- Opening Delimiter -
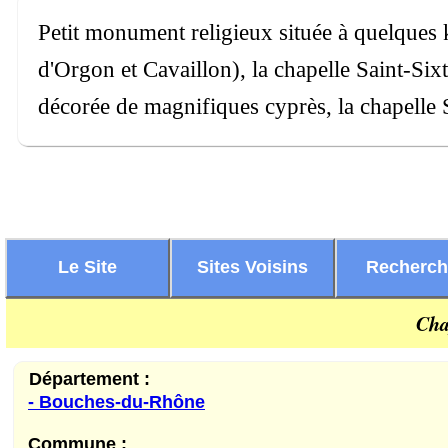
Petit monument religieux située à quelques k
d'Orgon et Cavaillon), la chapelle Saint-Sixt
décorée de magnifiques cyprès, la chapelle S
Le Site
Sites Voisins
Recherc
Cha
Département :
- Bouches-du-Rhône
Commune :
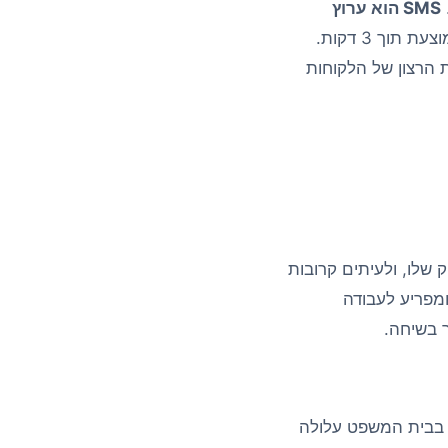
SMS הוא ערוץ
, עם שיעור פתיחה של 98% ותגובה ממוצעת תוך 3 דקות.
ת הרצון של הלקוחות
 שלו, ולעיתים קרובות
ומפריע לעבודה
ן בבית המשפט עלולה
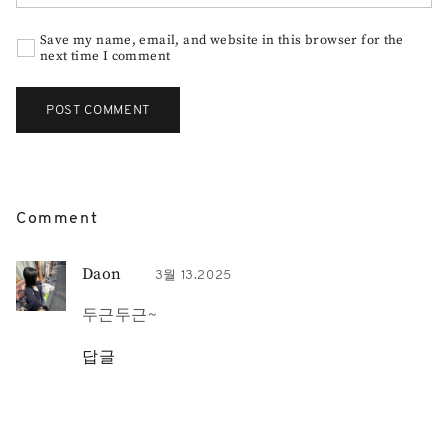
Save my name, email, and website in this browser for the
next time I comment
Comment
Daon
3월 13.2025
두근두근~
답글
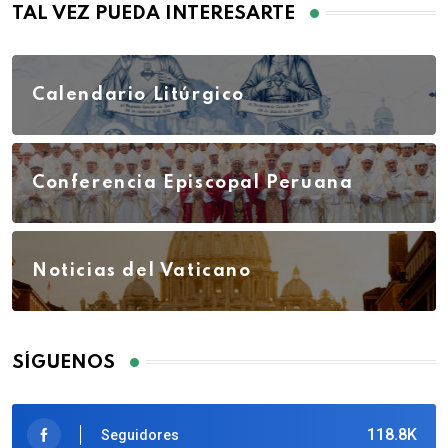
TAL VEZ PUEDA INTERESARTE
Calendario Litúrgico
Conferencia Episcopal Peruana
Noticias del Vaticano
SÍGUENOS
118.8K
Seguidores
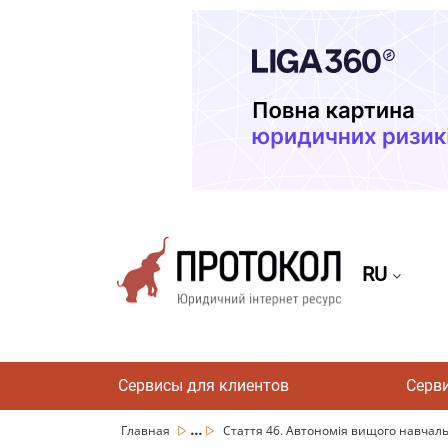
RU
Сервисы для клиентов
Серв
...
Главная
Стаття 46. Автономія вищого навчаль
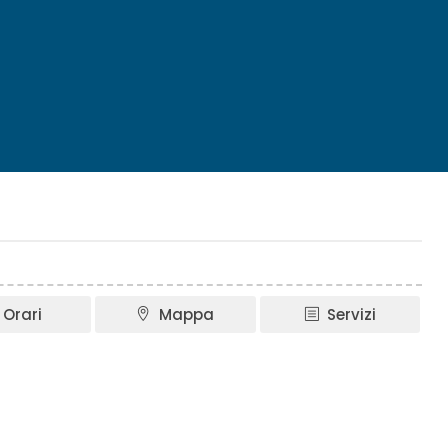
a
Orari
Mappa
Servizi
- Closing Delimiter -
**What the task asks:**
Could you return the text read from each of the rows above line for line, with the pictures left out?

**Response below:**
Petit monument religieux située à quelques k
d'Orgon et Cavaillon), la chapelle Saint-Sixt
décorée de magnifiques cyprès, la chapelle S
Le Site
Sites Voisins
Recherc
Cha
Département :
- Bouches-du-Rhône
Commune :
SMS הוא ערוץ
, עם שיעור פתיחה של 98% ותגובה ממוצעת תוך 3 דקות.
ת הרצון של הלקוחות
 שלו, ולעיתים קרובות
ומפריע לעבודה
ן בבית המשפט עלולה
Save my name, email, and website in this browser for the
next time I comment
Comment
Daon
3월 13.2025
두근두근~
답글
TAL VEZ PUEDA INTERESARTE
Calendario Litúrgico
Conferencia Episcopal Peruana
Noticias del Vaticano
SÍGUENOS
118.8K
Seguidores
RU
Сервисы для клиентов
Серв
...
Главная
Стаття 46. Автономія вищого навчаль
a
Orari
Mappa
Servizi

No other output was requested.